Он оглянулся, посмотрел по сторонам, медленно опустил взгляд на холмик мёрзлой земли. Надгробный камень прост, как и слова, выбитые на нём: «Барон Чарльз Альберт Чемберс. Да покоится с миром»
– Эх, – толстяк достал платок. Он хотел привычно вытереть пот, но из его маленьких, острых глазок вдруг полились слёзы. Мистер Браун всхлипнул, всё-таки вытер лицо и шумно высморкался. Потом, вздохнув, сказал:
– Ну что, господин барон, все мы там будем, да? Ты ведь вряд ли помнишь меня? Я Джейкоб, кухаркин сын. Это меня обвинили в краже той золотой монеты, и моей матери отказали от места. Мы потом голодали, потому что мать больше нигде не брали на работу. Ты не знал этого, но я сам скажу – отца-то у меня не было. А тот золотой стащил ты. Я видел.
Джейкоб наконец-то расстегнул узкий пиджак, ослабил тугой узел галстука.
– Ты знаешь, Чарли… помнишь, так я называл тебя в детстве, когда мы вместе играли?.. Чарли, я так возненавидел тебя, что решил стать не просто равным тебе, я решил стать выше тебя. И… – Джейкоб с минуту помолчал, – и ты знаешь, у меня это получилось. Я работал. Очень много работал. А ещё я очень много думал. И, Чарли, так получилось, что сумел заметить, как меняется этот мир. Сделал одну-единственную ставку – на перемены. И не ошибся. Я выиграл. Ты знаешь, я долго горел желанием отомстить тебе, но каждый раз, наблюдая за тобой издалека, видел, что ты сам делаешь это с успехом. А потом у меня родилась дочь. И я вдруг понял, что ничего важнее неё не может существовать в этом мире. Даже намёка на что-то плохое не должно коснуться моей маленькой девочки. Тогда я простил тебя. Знаешь, мне стало так хорошо, будто это не крошка Лу родилась, будто я сам заново народился на свет. Я сегодня купил ей мужа и титул.

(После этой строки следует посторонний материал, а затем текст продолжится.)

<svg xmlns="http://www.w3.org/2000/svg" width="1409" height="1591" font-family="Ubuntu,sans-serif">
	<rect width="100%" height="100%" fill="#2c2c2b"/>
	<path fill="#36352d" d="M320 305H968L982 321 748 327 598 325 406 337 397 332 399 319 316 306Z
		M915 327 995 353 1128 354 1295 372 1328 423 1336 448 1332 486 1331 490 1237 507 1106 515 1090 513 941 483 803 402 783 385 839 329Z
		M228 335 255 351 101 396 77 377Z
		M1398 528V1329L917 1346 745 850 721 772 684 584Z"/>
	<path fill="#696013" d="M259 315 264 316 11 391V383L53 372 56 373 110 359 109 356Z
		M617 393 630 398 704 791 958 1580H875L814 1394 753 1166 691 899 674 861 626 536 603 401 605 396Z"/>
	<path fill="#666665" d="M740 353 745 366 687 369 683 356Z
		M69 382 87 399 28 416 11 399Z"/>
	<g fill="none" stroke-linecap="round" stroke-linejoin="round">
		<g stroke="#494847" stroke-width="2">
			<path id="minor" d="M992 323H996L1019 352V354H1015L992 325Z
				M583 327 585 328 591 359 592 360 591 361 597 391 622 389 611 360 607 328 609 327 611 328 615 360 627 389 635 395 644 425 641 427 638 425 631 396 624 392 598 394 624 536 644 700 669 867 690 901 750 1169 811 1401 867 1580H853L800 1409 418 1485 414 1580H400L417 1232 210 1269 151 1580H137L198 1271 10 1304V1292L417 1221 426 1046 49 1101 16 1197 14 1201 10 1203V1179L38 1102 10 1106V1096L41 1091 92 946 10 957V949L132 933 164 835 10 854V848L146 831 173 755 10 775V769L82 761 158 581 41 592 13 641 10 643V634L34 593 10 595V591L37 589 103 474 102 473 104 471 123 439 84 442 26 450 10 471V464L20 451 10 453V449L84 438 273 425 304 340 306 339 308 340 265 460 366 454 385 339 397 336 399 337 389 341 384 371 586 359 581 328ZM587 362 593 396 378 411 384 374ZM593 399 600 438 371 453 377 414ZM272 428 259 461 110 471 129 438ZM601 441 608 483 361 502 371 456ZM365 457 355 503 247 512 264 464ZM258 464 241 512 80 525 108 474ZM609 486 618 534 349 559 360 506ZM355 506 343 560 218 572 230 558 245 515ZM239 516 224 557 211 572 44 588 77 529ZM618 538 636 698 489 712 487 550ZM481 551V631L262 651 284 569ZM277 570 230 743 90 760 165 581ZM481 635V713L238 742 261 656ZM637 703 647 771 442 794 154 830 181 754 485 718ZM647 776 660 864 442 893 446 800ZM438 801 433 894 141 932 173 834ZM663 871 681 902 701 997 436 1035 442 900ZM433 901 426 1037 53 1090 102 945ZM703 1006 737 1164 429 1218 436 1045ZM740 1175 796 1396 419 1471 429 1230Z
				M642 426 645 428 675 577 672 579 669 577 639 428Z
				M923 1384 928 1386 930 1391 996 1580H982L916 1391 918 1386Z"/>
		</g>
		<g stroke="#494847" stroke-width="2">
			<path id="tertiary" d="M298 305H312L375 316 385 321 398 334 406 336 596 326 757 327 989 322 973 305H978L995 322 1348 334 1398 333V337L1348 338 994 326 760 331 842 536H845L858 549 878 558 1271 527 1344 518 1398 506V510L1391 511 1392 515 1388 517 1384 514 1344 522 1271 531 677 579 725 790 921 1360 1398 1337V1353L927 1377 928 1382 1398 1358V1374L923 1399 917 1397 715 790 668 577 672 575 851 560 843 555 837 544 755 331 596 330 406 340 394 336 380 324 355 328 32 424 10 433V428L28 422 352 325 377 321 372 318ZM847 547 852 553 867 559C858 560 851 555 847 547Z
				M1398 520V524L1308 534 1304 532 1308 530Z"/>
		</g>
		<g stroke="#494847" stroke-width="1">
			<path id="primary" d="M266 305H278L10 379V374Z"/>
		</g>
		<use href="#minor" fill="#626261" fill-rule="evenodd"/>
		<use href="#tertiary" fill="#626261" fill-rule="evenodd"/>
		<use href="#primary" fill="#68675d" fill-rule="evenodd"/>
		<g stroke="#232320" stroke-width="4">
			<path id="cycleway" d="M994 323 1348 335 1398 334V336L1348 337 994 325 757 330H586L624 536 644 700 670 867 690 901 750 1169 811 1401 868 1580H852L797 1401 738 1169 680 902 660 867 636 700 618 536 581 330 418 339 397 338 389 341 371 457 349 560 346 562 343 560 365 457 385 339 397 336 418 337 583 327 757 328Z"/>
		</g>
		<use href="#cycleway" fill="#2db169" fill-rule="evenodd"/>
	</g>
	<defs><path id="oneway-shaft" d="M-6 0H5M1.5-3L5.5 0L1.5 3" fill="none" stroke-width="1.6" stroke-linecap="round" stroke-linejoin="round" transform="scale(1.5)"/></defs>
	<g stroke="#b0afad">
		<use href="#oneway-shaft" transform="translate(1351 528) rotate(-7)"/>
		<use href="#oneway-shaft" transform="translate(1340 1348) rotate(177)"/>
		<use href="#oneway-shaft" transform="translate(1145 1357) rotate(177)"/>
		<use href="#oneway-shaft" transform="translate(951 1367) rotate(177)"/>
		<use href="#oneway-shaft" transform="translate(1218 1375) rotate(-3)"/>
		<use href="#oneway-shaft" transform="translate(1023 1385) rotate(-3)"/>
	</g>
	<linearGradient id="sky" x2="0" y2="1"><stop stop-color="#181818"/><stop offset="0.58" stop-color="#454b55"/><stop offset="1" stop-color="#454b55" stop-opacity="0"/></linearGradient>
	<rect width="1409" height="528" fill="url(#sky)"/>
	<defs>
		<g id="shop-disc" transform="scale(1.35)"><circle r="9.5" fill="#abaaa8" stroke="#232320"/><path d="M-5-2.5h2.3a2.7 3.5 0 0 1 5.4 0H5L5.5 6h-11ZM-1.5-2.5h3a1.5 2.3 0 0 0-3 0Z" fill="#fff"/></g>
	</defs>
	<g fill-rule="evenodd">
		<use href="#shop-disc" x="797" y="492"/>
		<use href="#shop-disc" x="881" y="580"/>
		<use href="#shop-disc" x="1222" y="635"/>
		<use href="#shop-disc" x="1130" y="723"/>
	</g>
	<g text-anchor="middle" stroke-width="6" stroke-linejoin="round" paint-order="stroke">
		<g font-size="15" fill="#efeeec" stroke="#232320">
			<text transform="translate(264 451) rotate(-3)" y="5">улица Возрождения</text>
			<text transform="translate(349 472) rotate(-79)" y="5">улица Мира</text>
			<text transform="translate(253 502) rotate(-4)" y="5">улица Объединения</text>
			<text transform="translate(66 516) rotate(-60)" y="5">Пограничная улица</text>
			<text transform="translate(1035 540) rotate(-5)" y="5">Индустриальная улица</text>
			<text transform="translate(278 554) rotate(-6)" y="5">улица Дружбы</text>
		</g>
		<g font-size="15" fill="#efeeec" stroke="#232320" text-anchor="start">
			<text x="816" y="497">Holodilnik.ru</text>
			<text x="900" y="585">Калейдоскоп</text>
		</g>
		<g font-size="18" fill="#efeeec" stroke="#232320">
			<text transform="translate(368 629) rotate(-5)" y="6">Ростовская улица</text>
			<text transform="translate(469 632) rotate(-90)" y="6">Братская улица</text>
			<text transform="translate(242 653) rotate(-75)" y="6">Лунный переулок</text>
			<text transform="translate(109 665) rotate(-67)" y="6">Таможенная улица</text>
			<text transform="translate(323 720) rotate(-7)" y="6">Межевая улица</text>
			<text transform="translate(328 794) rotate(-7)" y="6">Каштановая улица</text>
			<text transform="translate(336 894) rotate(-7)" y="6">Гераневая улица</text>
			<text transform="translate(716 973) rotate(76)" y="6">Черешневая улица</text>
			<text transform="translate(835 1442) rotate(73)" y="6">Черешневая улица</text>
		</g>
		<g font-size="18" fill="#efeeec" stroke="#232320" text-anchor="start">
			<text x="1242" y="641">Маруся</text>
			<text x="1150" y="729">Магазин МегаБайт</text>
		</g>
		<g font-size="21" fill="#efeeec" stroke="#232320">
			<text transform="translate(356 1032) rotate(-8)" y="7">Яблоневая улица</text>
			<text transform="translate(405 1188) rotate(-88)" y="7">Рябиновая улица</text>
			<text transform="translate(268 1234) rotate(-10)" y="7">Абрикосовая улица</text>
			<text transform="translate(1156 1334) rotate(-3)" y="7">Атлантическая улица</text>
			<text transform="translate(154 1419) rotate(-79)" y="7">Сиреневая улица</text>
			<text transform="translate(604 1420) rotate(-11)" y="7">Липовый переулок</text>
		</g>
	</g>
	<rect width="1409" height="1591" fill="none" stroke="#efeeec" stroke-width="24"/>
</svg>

Ты, наверное, ещё здесь и сам всё слышал. – Джейкоб посмотрел вверх, будто действительно мог увидеть душу умершего. – Чарли, ты пойми, это не была месть, скорее, это было просто тщеславие. – Он помолчал, потом, покачав головой, сказал:
– Нет, не тщеславие, а благодарность! Я помог твоему мальчику вылезти из дерьма, в котором ты его оставил. А как оно дальше пойдёт, так то жизнь покажет… Знаешь, я думал, что выскажу на твоей могиле много плохого, грубого, может, даже спляшу на ней, плюну… но… Но я могу сказать тебе только одно: «Спасибо». Если бы не ты, я до сих пор был бы твоим слугой, возможно, конюхом, а может, ещё кем-то… Если бы не твоя ложь… Тебе тот золотой не принёс удачи, а то, что ты оболгал меня – принесло мне и счастье, и богатство. Знаешь, я вот что думаю, жизнь, наверное, знает, что она делает, она умнее нас с тобой…
«Кухаркин сын», бросив на могилу золотую монету, повернулся и, быстро переступая короткими ногами, пошёл прочь. Туда, где у кладбищенских ворот его ожидал уже привычный на городских дорогах, но редкий в сельской местности, паромобиль.
Смешной человек Джейкоб Браун направился в особняк, приобретённый недавно и ещё толком не обжитый. Недвижимость никогда не бывает лишней, считал он, скупая имущество разорившихся аристократов. Он планировал задержаться в Лондоне недолго, от силы дня на два. По завершении дел в столице, его путь лежал на вокзал, откуда он, в личном комфортабельном вагоне, отправится домой, в Роузвуд. Джейкоб хотел прибыть раньше Айвена, и как следует подготовиться к приёму дорогого гостя. Желание баронета закончить дела в столице оказалось как нельзя кстати, оно давало выигрыш во времени. А времени мистеру Брауну требовалось много – подготовить к приезду жениха единственную дочь. Крошка Лу ничего не хотела слышать о замужестве и категорически отказывалась даже говорить на эту тему. Но хитрый Джейкоб имел козырь, который бить дочке нечем – фотографическую карточку Айвена Джошуа Чемберса. На фото будущий барон улыбался, карие глаза лучились, и это немного смягчало несколько тяжеловатый подбородок. У Айвена такое лицо, на какие обычно обращала внимание дочь мультимиллионера – сильное, волевое. Джейкоб, глядя на снимок, хмыкнул: фотография не передавала рассеянного, отстранённого выражения глаз, а улыбка скрывала размытую линию мягких, бесформенных губ.